Redfin agents advise buyers looking for a deal to target homes that have been on the market for more than a few weeks. Those offer a shot at negotiation: Buyers should submit offers for under list price and/or ask for concessions, like mortgage-rate buydowns or money for repairs. Nearly half of today’s sellers are giving concessions, just shy of the highest level on record. Sellers should price their homes in line with the market from the start to avoid price drops. Some sellers may consider pricing slightly under comparable homes in the same neighborhood to entice buyers.
“A lot of the people selling right now bought in 2021 or 2022, when home prices were near their height. Even though we advise them to list at today’s market value, a lot of them decide to list high to recoup their money,” said Corey Stambaugh, a Redfin Premier agent in North Carolina. “But those sellers face reality once their home has been sitting for a couple weeks without any offers. At that point, they’re willing to seriously consider low offers and even throw in some concessions, because they’d rather sell today than face the uncertainty of tomorrow.”

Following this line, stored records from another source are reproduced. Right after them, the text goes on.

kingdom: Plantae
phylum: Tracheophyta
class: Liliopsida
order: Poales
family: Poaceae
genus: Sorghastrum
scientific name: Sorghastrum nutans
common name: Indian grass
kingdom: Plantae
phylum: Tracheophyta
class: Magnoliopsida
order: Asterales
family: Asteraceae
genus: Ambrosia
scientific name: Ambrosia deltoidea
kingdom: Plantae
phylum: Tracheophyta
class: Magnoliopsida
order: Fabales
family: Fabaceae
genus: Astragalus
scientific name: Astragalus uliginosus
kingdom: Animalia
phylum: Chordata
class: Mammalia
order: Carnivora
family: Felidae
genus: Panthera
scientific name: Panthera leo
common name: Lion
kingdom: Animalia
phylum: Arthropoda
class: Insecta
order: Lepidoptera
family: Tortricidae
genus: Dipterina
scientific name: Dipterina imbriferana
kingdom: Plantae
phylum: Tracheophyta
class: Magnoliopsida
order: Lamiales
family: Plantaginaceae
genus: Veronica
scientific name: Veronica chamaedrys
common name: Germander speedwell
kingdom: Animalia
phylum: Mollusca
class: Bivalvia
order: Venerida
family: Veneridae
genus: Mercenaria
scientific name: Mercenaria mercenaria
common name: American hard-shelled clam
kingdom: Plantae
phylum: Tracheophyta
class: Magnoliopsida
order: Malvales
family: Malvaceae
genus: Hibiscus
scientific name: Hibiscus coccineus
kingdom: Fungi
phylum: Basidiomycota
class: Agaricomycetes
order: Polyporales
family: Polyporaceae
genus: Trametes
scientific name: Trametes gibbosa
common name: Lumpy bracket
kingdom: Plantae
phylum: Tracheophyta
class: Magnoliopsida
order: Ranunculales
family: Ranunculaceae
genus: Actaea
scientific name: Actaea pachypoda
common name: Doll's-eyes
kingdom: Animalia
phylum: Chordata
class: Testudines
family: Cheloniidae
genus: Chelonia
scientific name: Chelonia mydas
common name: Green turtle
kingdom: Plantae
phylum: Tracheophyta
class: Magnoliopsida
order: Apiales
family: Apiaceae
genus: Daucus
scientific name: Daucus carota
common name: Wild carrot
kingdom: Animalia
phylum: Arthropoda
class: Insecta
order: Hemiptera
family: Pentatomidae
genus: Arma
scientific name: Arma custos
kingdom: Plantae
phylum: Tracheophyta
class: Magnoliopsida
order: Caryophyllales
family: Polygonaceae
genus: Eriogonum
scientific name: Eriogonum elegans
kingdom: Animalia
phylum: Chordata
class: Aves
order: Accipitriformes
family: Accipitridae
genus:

While Redfin economists expect the national median home price to decline 1%, prices will decline more in some metro areas and prices will likely continue rising in parts of the country where demand is holding up better, like the Midwest and the Northeast.
Buying a Home Will Become More Affordable Because Wages Are Expected to Rise While Prices Fall
Homebuying affordability will improve a bit more than a small price decline and flat mortgage rates suggest. That’s because while home prices are forecasted to come down by 1% year over year, incomes are expected to continue increasing at a rate of around 4%.
Still, for house hunters looking to buy soon, waiting until the end of the year for prices to fall slightly is unlikely to pay off. “We know there’s room to negotiate right now, so that’s the best way to take advantage of the changing market,” said Chen Zhao, Redfin’s head of economics research. “And the sooner you buy, the sooner you start to build equity.”
Mortgage Rates Expected to Remain Around 6.8% Until the End of 2025
We expect the weekly average mortgage rate to remain right around 6.8% through the rest of the year.
Zhao said mortgage rates are staying stubbornly high mainly because of two economic concerns: Tariffs, which drive up the price of goods and discourage the Fed from cutting rates, and the rising U.S. budget deficit, which has caused analysts to downgrade the country’s credit.
Although the Trump administration recently slashed its proposed tariffs on China, they are still three times higher than at the beginning of the year and there are still high tariffs on goods from other countries. Additionally, the back-and-forth on the policy has exacerbated economic uncertainty for both the Fed and American consumers.